| Carrasco v Mendez |
| 2004 NY Slip Op 02335 [5 AD3d 716] |
| March 29, 2004 |
| Appellate Division, Second Department |
| Published by New York State Law Reporting Bureau pursuant to Judiciary Law § 431. |
| Miguel Carrasco, Appellant, v Aurora Mendez, Respondent. |
—In an action, inter alia, to recover damages for personal injuries, the plaintiff appeals from an order of the Supreme Court, Queens County (Kitzes, J.), dated January 24, 2003, which granted the defendant's motion for summary judgment dismissing the complaint on the ground that the plaintiff did not sustain a serious injury within the meaning of Insurance Law § 5102 (d).

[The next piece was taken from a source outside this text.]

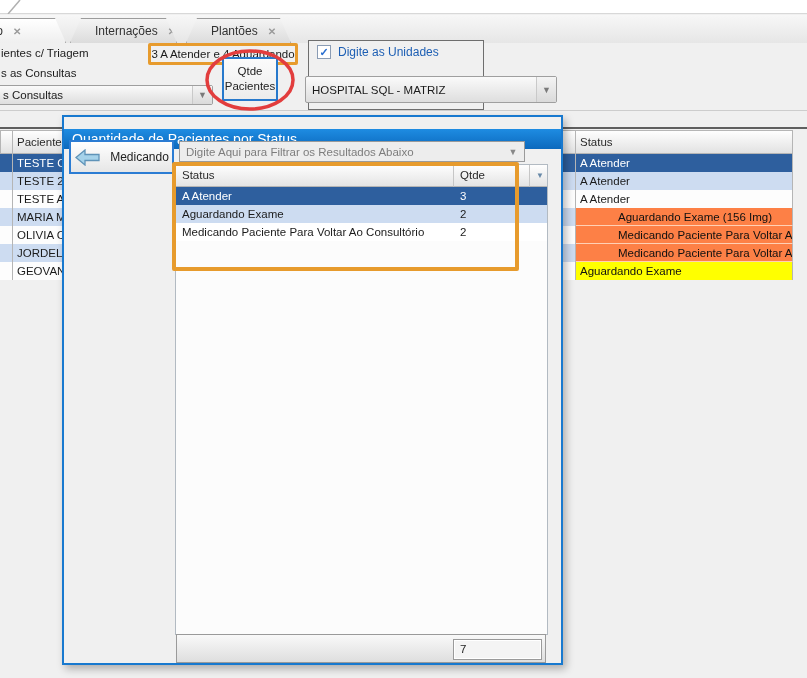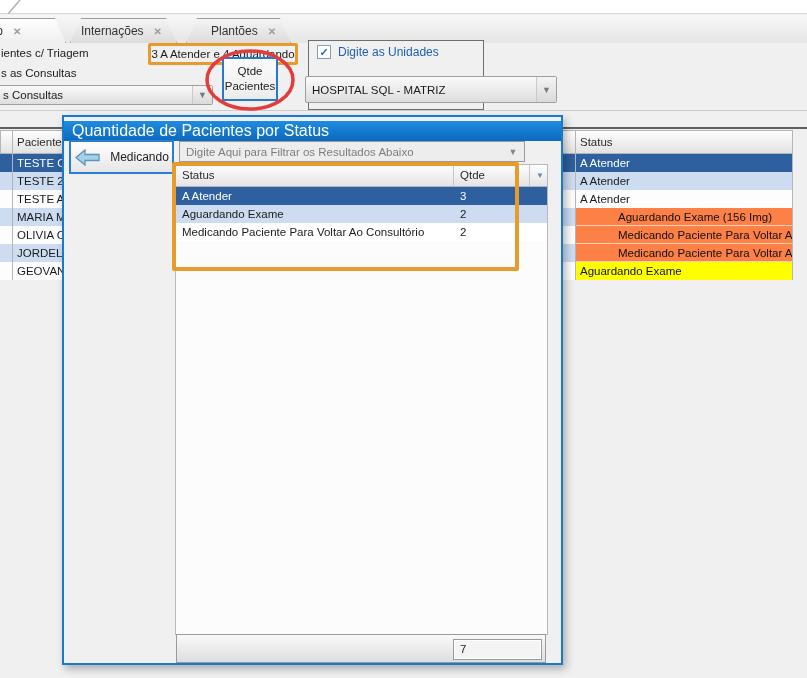"Internações" div.tab { justify-content: flex-end -> none }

Ordered that the order is affirmed, with costs.
The defendant made a prima facie showing that the plaintiff did not sustain a serious injury within the meaning of Insurance Law § 5102 (d) as a result of the subject motor vehicle accident (see Toure v Avis Rent A Car Sys., 98 NY2d 345 [2002]; Gaddy v Eyler, 79 NY2d 955 [1992]). The affirmation of the plaintiff's physician submitted in opposition to the defendant's motion was insufficient to raise a triable issue of fact.
Accordingly, the defendant was entitled to summary judgment dismissing the complaint. Santucci, J.P., Smith, Luciano and Adams, JJ., concur.